かけひき

 伊刈は金本からの情報を基に九重と交渉するため高千穂重機に向かった。進入路のビデオカメラと赤外線監視装置は以前のままだった。喜多が運転するCR-Vは砂埃を上げながら駐車場を横切った。プレハブの事務所の前には九重のベンツが停っていた。その脇にCR-Vを滑り込ませるのとほぼ同時に九重が事務所から出てきた。パーティにでも出かけるつもりだったのか、黒いパリッとしたスーツを着て髪も整えていた。

 「なんだいまだなんか用があるのかい」

 「日常的なパトロールですよ。ここをパトロールポイントにしたんです」伊刈が皮肉っぽく言った。

 「だからなんの用なんだよ」

 「奥にまだ撤去が終わっていない現場があるでしょう」

 「十年もほっておいて今更なんだっての」

 「それはそうとソウル交易の金本が出てきましたよ」

 「誰だいそりゃあ」

 「中で話す時間はないですか」

 「いいよ入んな。別に急ぐ用事もねえしな」

 「どこかへ出かけるところだったのでは」

 「逆だよ。着替えるのがめんどうだからそのまま礼服を着てんだ。おじきの法事があったんだよ」

 「そうですか」

 事務所に入ると前回もいた年配の事務員がやっぱり黒服を着ていた。一緒に法事に出たものと思われた。
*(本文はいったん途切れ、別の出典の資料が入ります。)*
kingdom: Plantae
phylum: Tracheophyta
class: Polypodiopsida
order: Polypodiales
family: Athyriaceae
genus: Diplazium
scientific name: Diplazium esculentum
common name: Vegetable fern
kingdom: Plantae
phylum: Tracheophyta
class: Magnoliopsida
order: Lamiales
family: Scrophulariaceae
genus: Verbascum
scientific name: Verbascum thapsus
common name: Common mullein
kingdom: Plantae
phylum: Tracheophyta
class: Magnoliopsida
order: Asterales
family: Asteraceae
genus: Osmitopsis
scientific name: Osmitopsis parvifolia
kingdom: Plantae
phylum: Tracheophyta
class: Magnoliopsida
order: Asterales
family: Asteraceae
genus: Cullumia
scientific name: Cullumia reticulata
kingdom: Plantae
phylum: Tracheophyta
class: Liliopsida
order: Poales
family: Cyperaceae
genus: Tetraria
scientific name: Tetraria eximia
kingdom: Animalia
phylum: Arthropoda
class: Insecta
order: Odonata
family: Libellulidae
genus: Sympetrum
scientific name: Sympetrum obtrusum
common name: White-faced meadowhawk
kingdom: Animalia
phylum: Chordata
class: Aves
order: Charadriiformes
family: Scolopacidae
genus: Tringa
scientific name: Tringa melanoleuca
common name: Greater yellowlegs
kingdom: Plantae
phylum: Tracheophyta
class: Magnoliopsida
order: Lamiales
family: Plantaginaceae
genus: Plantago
 「それでなんだい、プサンがどうしたって」九重はソファにどっかと座りながら言った。プサン(釜山)とは金本の出身地だ。

 「しらばっくれないでください。ソウル交易ですよ」

 「だからそれがどうしたんだよ」

 「硫酸ピッチの入ったドラム缶の処分を命じましたよ。応急中和措置は代執行でやりましたが焼却がまだです。本人がやらなければもう一度代執行です」

 「なんでそんなこと俺に教える?」九重は不機嫌そうだった。「おまえらと金本で勝手に決めればいいことだろう。俺は関係ねえよ」

 「ほんとにいいんですか」

 「何を言いてえんだ」

 「実は代執行費用の請求先を探してるんです」

 「金本に請求するんだろう」

 「応急措置費として一千万円、焼却処分として二千万円かかります。金本さんにはムリでしょう」

 「そんなにかかるのか」

 「代執行は公共事業ですから高いんですよ。金本さんが払えなければドラム缶の出所を調査して請求書を回します。それで今日はあらかじめご挨拶に伺いました」

 「俺が出したって言いたいのか。だったらマッポ(警察)と出直しな」

 「いいえそういう意味じゃありませんが、顔の広い九重さんなら何かご存知じゃないかと思って」

 「ほう、おまえたいそうな口をきくじゃないか。俺が誰だか知っててその物言いか」

 「知恵を貸していただきたいんですよ。役所が片したら三千万円ですが、九重さんのお知り合いをご紹介いただければ十分の一で済むかもしれませんよね」

 「そんなもんだろうな。知恵じゃなく金を出せって魂胆だな」

 「そうだ、この間お伺いした時にこちらの倉庫の土壌をサンプリングして検査したんですが結果が出ました。灯油の成分のほかに白土と活性炭、それに硫黄も出ました。硫酸由来ではないかと」

 「いつの間にそんな真似を」

 「持っていってもいいとおっしゃいましたよ」

 「何が言いたいんだ」

 「重機の置き場だったんですよね」

 「ほかに何を置いてたんだって言うんだよ」

 「重機に灯油を使いますか。それに他の成分も不自然ですよね」

 「言いたいことはそれだけかい」

 「九重さんにご協力いただければ北海道に流出したドラム缶の出所は調査しません。こちらでは一見落着でも道警はまだ捜査を続けているそうですよ」

 「あん北海道だと。てめえそれ以上因縁つけると」

 「交渉ですよ」

 「プサンが歌ったのか」

 「道警が関心を持っているのは事実ですよ」

 「つまり俺にプサンとこのドラムを始末しろってのか」

 「あくまでご協力ということでお願いできませんか」

 「てめえ俺をまじで脅すたあ警察よりすげえな。まあ考えてみるよ」九重はじろりと伊刈を睨んだ。

 「どうですか」伊刈は笑顔を湛えたまま九重を見返した。

 「あんた、ほんとは何が欲しいんだ。金か出世か」

 「どっちも要らないです」

 「じゃなんなんだよ」

 「金本さんが僕を信用してくれたから、それに応えたいんですよ」

 「おかしいだろう、あんた役人のくせに法律じゃなく情で仕事をしてるってのか」

 「そう言う九重さんはどうなんですか」

 「あん俺はどうでもいいだろう。まあいいや、あんたの好きにしなよ。俺はもうしゃべらねえぜ」九重は棄て台詞を言うとほんとうに無言になった。

 「コーヒーをどうぞ」女性の事務員がタイミング悪くインスタントコーヒーを煎れて持ってきた。

 「そんなもん出さんでいいわ」九重は衝動的に彼女の膝に蹴りを入れた。トレイに載っていたコーヒーカップが激しい音を立ててテーブルと床に落ち、周囲にコーヒーが飛び散った。夏川と喜多はびっくりして立ち退いた。伊刈は作業ズボンがコーヒーのシミだらけになっても顔色一つ変えずにいた。

 「あんたおもしれえじゃねえか。今度だけはあんたの言う事聞いてやるよ。だけど、これは金本の野郎への貸しだからな。覚えておけよ。用が済んだら帰んな」九重は鬼のような形相で伊刈を睨みながら立ち上がった。